─── RECORDS PROVIDED
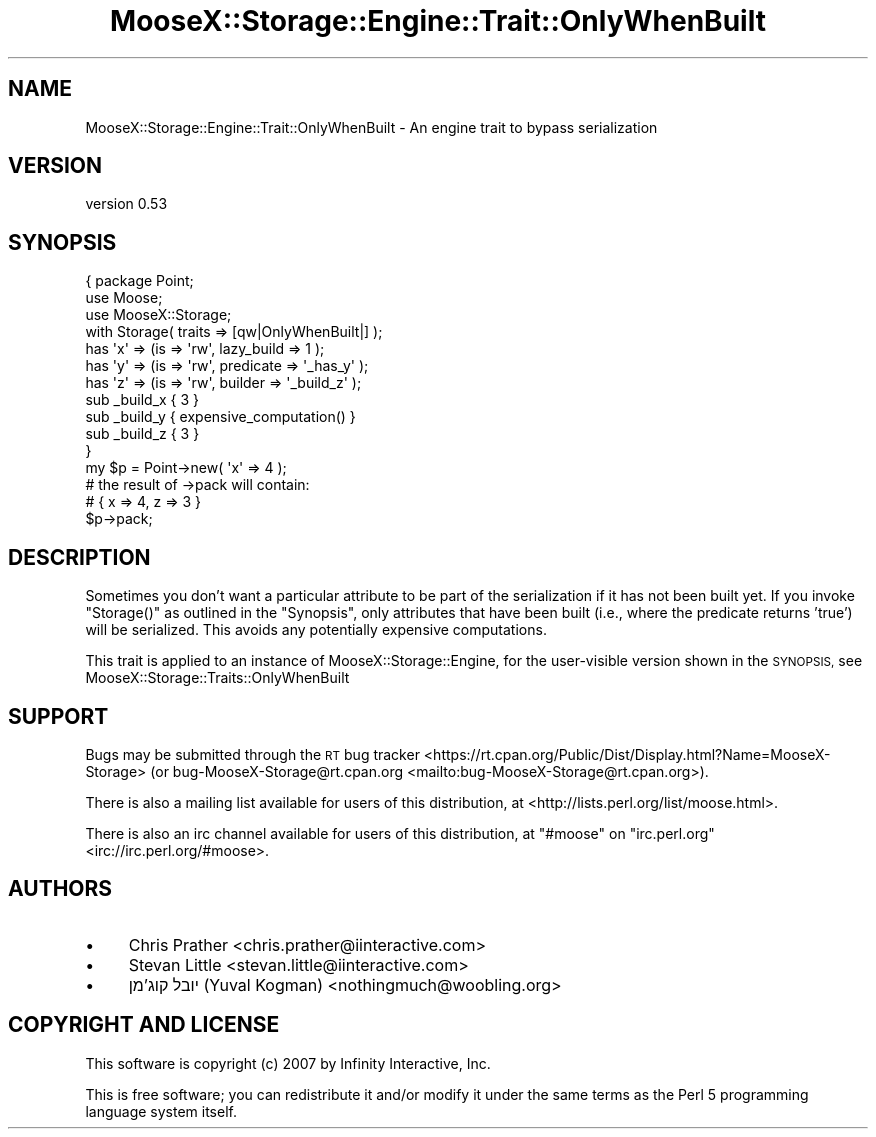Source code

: .\" Automatically generated by Pod::Man 4.11 (Pod::Simple 3.35)
.\"
.\" Standard preamble:
.\" ========================================================================
.de Sp \" Vertical space (when we can't use .PP)
.if t .sp .5v
.if n .sp
..
.de Vb \" Begin verbatim text
.ft CW
.nf
.ne \\$1
..
.de Ve \" End verbatim text
.ft R
.fi
..
.\" Set up some character translations and predefined strings.  \*(-- will
.\" give an unbreakable dash, \*(PI will give pi, \*(L" will give a left
.\" double quote, and \*(R" will give a right double quote.  \*(C+ will
.\" give a nicer C++.  Capital omega is used to do unbreakable dashes and
.\" therefore won't be available.  \*(C` and \*(C' expand to `' in nroff,
.\" nothing in troff, for use with C<>.
.tr \(*W-
.ds C+ C\v'-.1v'\h'-1p'\s-2+\h'-1p'+\s0\v'.1v'\h'-1p'
.ie n \{\
.    ds -- \(*W-
.    ds PI pi
.    if (\n(.H=4u)&(1m=24u) .ds -- \(*W\h'-12u'\(*W\h'-12u'-\" diablo 10 pitch
.    if (\n(.H=4u)&(1m=20u) .ds -- \(*W\h'-12u'\(*W\h'-8u'-\"  diablo 12 pitch
.    ds L" ""
.    ds R" ""
.    ds C` ""
.    ds C' ""
'br\}
.el\{\
.    ds -- \|\(em\|
.    ds PI \(*p
.    ds L" ``
.    ds R" ''
.    ds C`
.    ds C'
'br\}
.\"
.\" Escape single quotes in literal strings from groff's Unicode transform.
.ie \n(.g .ds Aq \(aq
.el       .ds Aq '
.\"
.\" If the F register is >0, we'll generate index entries on stderr for
.\" titles (.TH), headers (.SH), subsections (.SS), items (.Ip), and index
.\" entries marked with X<> in POD.  Of course, you'll have to process the
.\" output yourself in some meaningful fashion.
.\"
.\" Avoid warning from groff about undefined register 'F'.
.de IX
..
.nr rF 0
.if \n(.g .if rF .nr rF 1
.if (\n(rF:(\n(.g==0)) \{\
.    if \nF \{\
.        de IX
.        tm Index:\\$1\t\\n%\t"\\$2"
..
.        if !\nF==2 \{\
.            nr % 0
.            nr F 2
.        \}
.    \}
.\}
.rr rF
.\" ========================================================================
.\"
.IX Title "MooseX::Storage::Engine::Trait::OnlyWhenBuilt 3"
.TH MooseX::Storage::Engine::Trait::OnlyWhenBuilt 3 "2020-04-18" "perl v5.30.2" "User Contributed Perl Documentation"
.\" For nroff, turn off justification.  Always turn off hyphenation; it makes
.\" way too many mistakes in technical documents.
.if n .ad l
.nh
.SH "NAME"
MooseX::Storage::Engine::Trait::OnlyWhenBuilt \- An engine trait to bypass serialization
.SH "VERSION"
.IX Header "VERSION"
version 0.53
.SH "SYNOPSIS"
.IX Header "SYNOPSIS"
.Vb 3
\&    {   package Point;
\&        use Moose;
\&        use MooseX::Storage;
\&
\&        with Storage( traits => [qw|OnlyWhenBuilt|] );
\&
\&        has \*(Aqx\*(Aq => (is => \*(Aqrw\*(Aq, lazy_build => 1 );
\&        has \*(Aqy\*(Aq => (is => \*(Aqrw\*(Aq, predicate => \*(Aq_has_y\*(Aq );
\&        has \*(Aqz\*(Aq => (is => \*(Aqrw\*(Aq, builder => \*(Aq_build_z\*(Aq );
\&
\&        sub _build_x { 3 }
\&        sub _build_y { expensive_computation() }
\&        sub _build_z { 3 }
\&    }
\&
\&    my $p = Point\->new( \*(Aqx\*(Aq => 4 );
\&
\&    # the result of \->pack will contain:
\&    # { x => 4, z => 3 }
\&    $p\->pack;
.Ve
.SH "DESCRIPTION"
.IX Header "DESCRIPTION"
Sometimes you don't want a particular attribute to be part of the
serialization if it has not been built yet. If you invoke \f(CW\*(C`Storage()\*(C'\fR
as outlined in the \f(CW\*(C`Synopsis\*(C'\fR, only attributes that have been built
(i.e., where the predicate returns 'true') will be serialized.
This avoids any potentially expensive computations.
.PP
This trait is applied to an instance of MooseX::Storage::Engine, for the
user-visible version shown in the \s-1SYNOPSIS,\s0 see MooseX::Storage::Traits::OnlyWhenBuilt
.SH "SUPPORT"
.IX Header "SUPPORT"
Bugs may be submitted through the \s-1RT\s0 bug tracker <https://rt.cpan.org/Public/Dist/Display.html?Name=MooseX-Storage>
(or bug\-MooseX\-Storage@rt.cpan.org <mailto:bug-MooseX-Storage@rt.cpan.org>).
.PP
There is also a mailing list available for users of this distribution, at
<http://lists.perl.org/list/moose.html>.
.PP
There is also an irc channel available for users of this distribution, at
\&\f(CW\*(C`#moose\*(C'\fR on \f(CW\*(C`irc.perl.org\*(C'\fR <irc://irc.perl.org/#moose>.
.SH "AUTHORS"
.IX Header "AUTHORS"
.IP "\(bu" 4
Chris Prather <chris.prather@iinteractive.com>
.IP "\(bu" 4
Stevan Little <stevan.little@iinteractive.com>
.IP "\(bu" 4
יובל קוג'מן (Yuval Kogman) <nothingmuch@woobling.org>
.SH "COPYRIGHT AND LICENSE"
.IX Header "COPYRIGHT AND LICENSE"
This software is copyright (c) 2007 by Infinity Interactive, Inc.
.PP
This is free software; you can redistribute it and/or modify it under
the same terms as the Perl 5 programming language system itself.

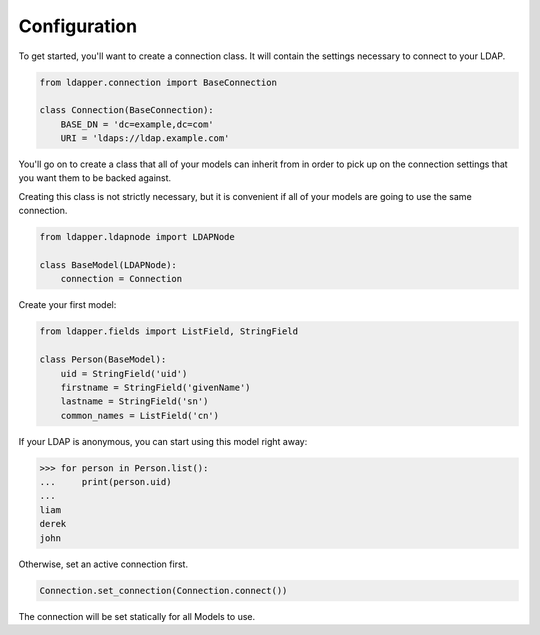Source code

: .. _configuration:

Configuration
=============

To get started, you'll want to create a connection class.  It will contain the
settings necessary to connect to your LDAP.

.. code-block:: python

    from ldapper.connection import BaseConnection
   
    class Connection(BaseConnection):
        BASE_DN = 'dc=example,dc=com'
        URI = 'ldaps://ldap.example.com' 


You'll go on to create a class that all of your models can inherit from in
order to pick up on the connection settings that you want them to be backed
against.

Creating this class is not strictly necessary, but it is convenient if all of
your models are going to use the same connection.

.. code-block:: python

    from ldapper.ldapnode import LDAPNode

    class BaseModel(LDAPNode):
        connection = Connection


Create your first model:

.. code-block:: python

    from ldapper.fields import ListField, StringField

    class Person(BaseModel):
        uid = StringField('uid')
        firstname = StringField('givenName')
        lastname = StringField('sn')
        common_names = ListField('cn')


If your LDAP is anonymous, you can start using this model right away:

.. code-block:: python

    >>> for person in Person.list():
    ...     print(person.uid)
    ...
    liam
    derek
    john


Otherwise, set an active connection first.

.. code-block:: python

    Connection.set_connection(Connection.connect())


The connection will be set statically for all Models to use.

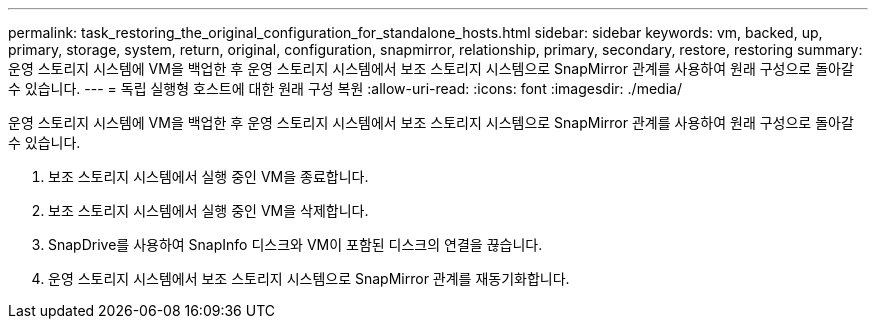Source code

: ---
permalink: task_restoring_the_original_configuration_for_standalone_hosts.html 
sidebar: sidebar 
keywords: vm, backed, up, primary, storage, system, return, original, configuration, snapmirror, relationship, primary, secondary, restore, restoring 
summary: 운영 스토리지 시스템에 VM을 백업한 후 운영 스토리지 시스템에서 보조 스토리지 시스템으로 SnapMirror 관계를 사용하여 원래 구성으로 돌아갈 수 있습니다. 
---
= 독립 실행형 호스트에 대한 원래 구성 복원
:allow-uri-read: 
:icons: font
:imagesdir: ./media/


[role="lead"]
운영 스토리지 시스템에 VM을 백업한 후 운영 스토리지 시스템에서 보조 스토리지 시스템으로 SnapMirror 관계를 사용하여 원래 구성으로 돌아갈 수 있습니다.

. 보조 스토리지 시스템에서 실행 중인 VM을 종료합니다.
. 보조 스토리지 시스템에서 실행 중인 VM을 삭제합니다.
. SnapDrive를 사용하여 SnapInfo 디스크와 VM이 포함된 디스크의 연결을 끊습니다.
. 운영 스토리지 시스템에서 보조 스토리지 시스템으로 SnapMirror 관계를 재동기화합니다.

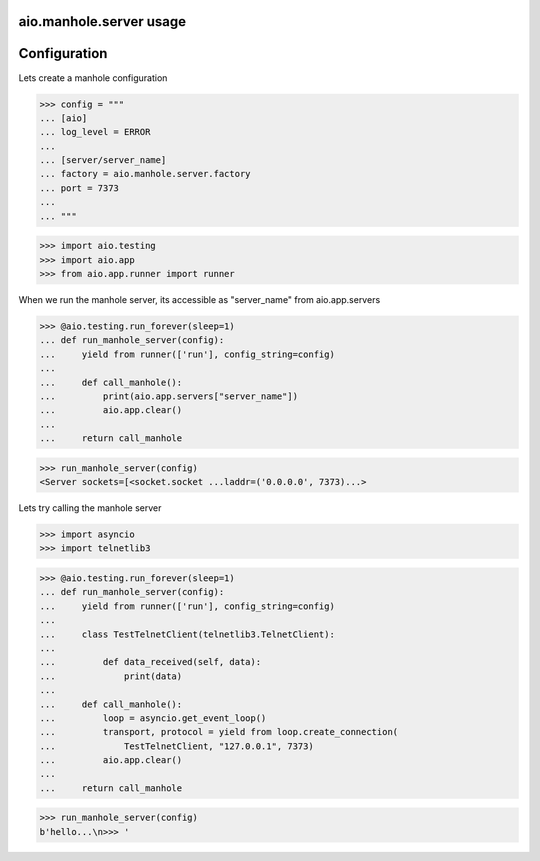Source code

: aio.manhole.server usage
------------------------


Configuration
-------------

Lets create a manhole configuration
  
>>> config = """
... [aio]
... log_level = ERROR
... 
... [server/server_name]
... factory = aio.manhole.server.factory
... port = 7373
... 
... """  

>>> import aio.testing
>>> import aio.app
>>> from aio.app.runner import runner

When we run the manhole server, its accessible as "server_name" from aio.app.servers

>>> @aio.testing.run_forever(sleep=1)
... def run_manhole_server(config):
...     yield from runner(['run'], config_string=config)
... 
...     def call_manhole():
...         print(aio.app.servers["server_name"])
...         aio.app.clear()
...          
...     return call_manhole

>>> run_manhole_server(config)
<Server sockets=[<socket.socket ...laddr=('0.0.0.0', 7373)...>

Lets try calling the manhole server

>>> import asyncio
>>> import telnetlib3

>>> @aio.testing.run_forever(sleep=1)
... def run_manhole_server(config):
...     yield from runner(['run'], config_string=config)
...     
...     class TestTelnetClient(telnetlib3.TelnetClient):
... 
...         def data_received(self, data):
...             print(data)
... 
...     def call_manhole():
...         loop = asyncio.get_event_loop()
...         transport, protocol = yield from loop.create_connection(
...             TestTelnetClient, "127.0.0.1", 7373)
...         aio.app.clear()
...          
...     return call_manhole

>>> run_manhole_server(config)
b'hello...\n>>> '

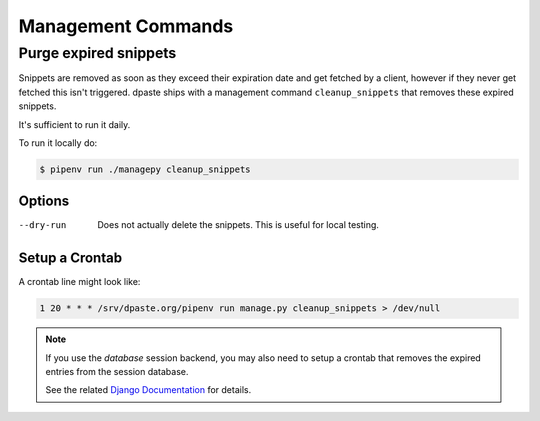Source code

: .. _management_commands:

===================
Management Commands
===================

.. _purge_expired_snippets:

Purge expired snippets
======================

Snippets are removed as soon as they exceed their expiration
date and get fetched by a client, however if they never get fetched this isn't
triggered. dpaste ships with a management command ``cleanup_snippets`` that
removes these expired snippets.

It's sufficient to run it daily.

To run it locally do:

.. code-block:: bash

    $ pipenv run ./managepy cleanup_snippets

Options
-------

--dry-run   Does not actually delete the snippets.
            This is useful for local testing.

Setup a Crontab
---------------

A crontab line might look like:

.. code-block:: bash

    1 20 * * * /srv/dpaste.org/pipenv run manage.py cleanup_snippets > /dev/null


.. note:: If you use the *database* session backend, you may also need to setup
    a crontab that removes the expired entries from the session database.

    See the related `Django Documentation`_ for details.

.. _Django Documentation: https://docs.djangoproject.com/en/2.0/ref/django-admin/#django-admin-clearsessions
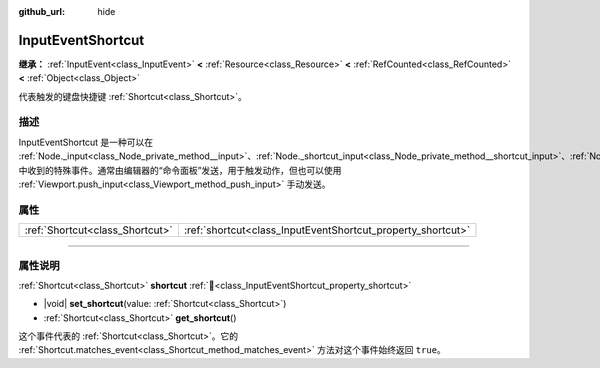 :github_url: hide

.. DO NOT EDIT THIS FILE!!!
.. Generated automatically from Godot engine sources.
.. Generator: https://github.com/godotengine/godot/tree/4.3/doc/tools/make_rst.py.
.. XML source: https://github.com/godotengine/godot/tree/4.3/doc/classes/InputEventShortcut.xml.

.. _class_InputEventShortcut:

InputEventShortcut
==================

**继承：** :ref:`InputEvent<class_InputEvent>` **<** :ref:`Resource<class_Resource>` **<** :ref:`RefCounted<class_RefCounted>` **<** :ref:`Object<class_Object>`

代表触发的键盘快捷键 :ref:`Shortcut<class_Shortcut>`\ 。

.. rst-class:: classref-introduction-group

描述
----

InputEventShortcut 是一种可以在 :ref:`Node._input<class_Node_private_method__input>`\ 、\ :ref:`Node._shortcut_input<class_Node_private_method__shortcut_input>`\ 、\ :ref:`Node._unhandled_input<class_Node_private_method__unhandled_input>` 中收到的特殊事件。通常由编辑器的“命令面板”发送，用于触发动作，但也可以使用 :ref:`Viewport.push_input<class_Viewport_method_push_input>` 手动发送。

.. rst-class:: classref-reftable-group

属性
----

.. table::
   :widths: auto

   +---------------------------------+-------------------------------------------------------------+
   | :ref:`Shortcut<class_Shortcut>` | :ref:`shortcut<class_InputEventShortcut_property_shortcut>` |
   +---------------------------------+-------------------------------------------------------------+

.. rst-class:: classref-section-separator

----

.. rst-class:: classref-descriptions-group

属性说明
--------

.. _class_InputEventShortcut_property_shortcut:

.. rst-class:: classref-property

:ref:`Shortcut<class_Shortcut>` **shortcut** :ref:`🔗<class_InputEventShortcut_property_shortcut>`

.. rst-class:: classref-property-setget

- |void| **set_shortcut**\ (\ value\: :ref:`Shortcut<class_Shortcut>`\ )
- :ref:`Shortcut<class_Shortcut>` **get_shortcut**\ (\ )

这个事件代表的 :ref:`Shortcut<class_Shortcut>`\ 。它的 :ref:`Shortcut.matches_event<class_Shortcut_method_matches_event>` 方法对这个事件始终返回 ``true``\ 。

.. |virtual| replace:: :abbr:`virtual (本方法通常需要用户覆盖才能生效。)`
.. |const| replace:: :abbr:`const (本方法无副作用，不会修改该实例的任何成员变量。)`
.. |vararg| replace:: :abbr:`vararg (本方法除了能接受在此处描述的参数外，还能够继续接受任意数量的参数。)`
.. |constructor| replace:: :abbr:`constructor (本方法用于构造某个类型。)`
.. |static| replace:: :abbr:`static (调用本方法无需实例，可直接使用类名进行调用。)`
.. |operator| replace:: :abbr:`operator (本方法描述的是使用本类型作为左操作数的有效运算符。)`
.. |bitfield| replace:: :abbr:`BitField (这个值是由下列位标志构成位掩码的整数。)`
.. |void| replace:: :abbr:`void (无返回值。)`
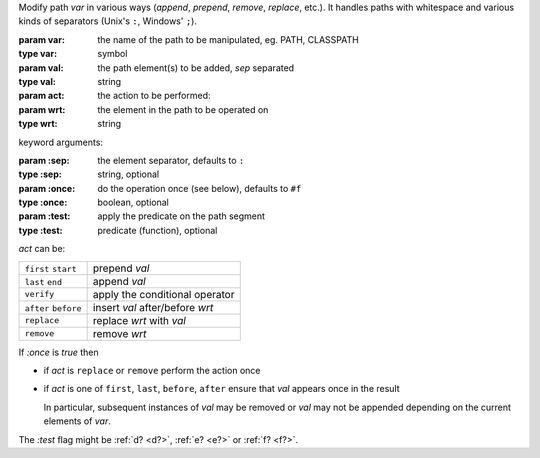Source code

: Modify path `var` in various ways (*append*, *prepend*, *remove*,
*replace*, etc.).  It handles paths with whitespace and various kinds
of separators (Unix's ``:``, Windows' ``;``).

:param var: the name of the path to be manipulated, eg. PATH, CLASSPATH
:type var: symbol
:param val: the path element(s) to be added, `sep` separated
:type val: string
:param act: the action to be performed: 
:param wrt: the element in the path to be operated on
:type wrt: string

keyword arguments:

:param \:sep: the element separator, defaults to ``:``
:type \:sep: string, optional
:param \:once: do the operation once (see below), defaults to ``#f``
:type \:once: boolean, optional
:param \:test: apply the predicate on the path segment
:type \:test: predicate (function), optional

`act` can be:

.. csv-table::
   :widths: auto
   :align: left
	   
   ``first`` ``start``, prepend `val`
   ``last`` ``end``, append `val`
   ``verify``, apply the conditional operator
   ``after`` ``before``, insert `val` after/before `wrt`
   ``replace``, replace `wrt` with `val`
   ``remove``, remove `wrt`

If `:once` is `true` then

* if `act` is ``replace`` or ``remove`` perform the action once

* if `act` is one of ``first``, ``last``, ``before``, ``after`` ensure
  that `val` appears once in the result

  In particular, subsequent instances of `val` may be removed or `val`
  may not be appended depending on the current elements of `var`.

The `:test` flag might be :ref:`d? <d?>`, :ref:`e? <e?>` or :ref:`f? <f?>`.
──────
TASK - Whenever the word "스토리지" shows up in a line above, copy that line.

SOLVED EXERCISE -
summary: 운영 스토리지 시스템에 VM을 백업한 후 운영 스토리지 시스템에서 보조 스토리지 시스템으로 SnapMirror 관계를 사용하여 원래 구성으로 돌아갈 수 있습니다. 
운영 스토리지 시스템에 VM을 백업한 후 운영 스토리지 시스템에서 보조 스토리지 시스템으로 SnapMirror 관계를 사용하여 원래 구성으로 돌아갈 수 있습니다.
. 보조 스토리지 시스템에서 실행 중인 VM을 종료합니다.
. 보조 스토리지 시스템에서 실행 중인 VM을 삭제합니다.
. 운영 스토리지 시스템에서 보조 스토리지 시스템으로 SnapMirror 관계를 재동기화합니다.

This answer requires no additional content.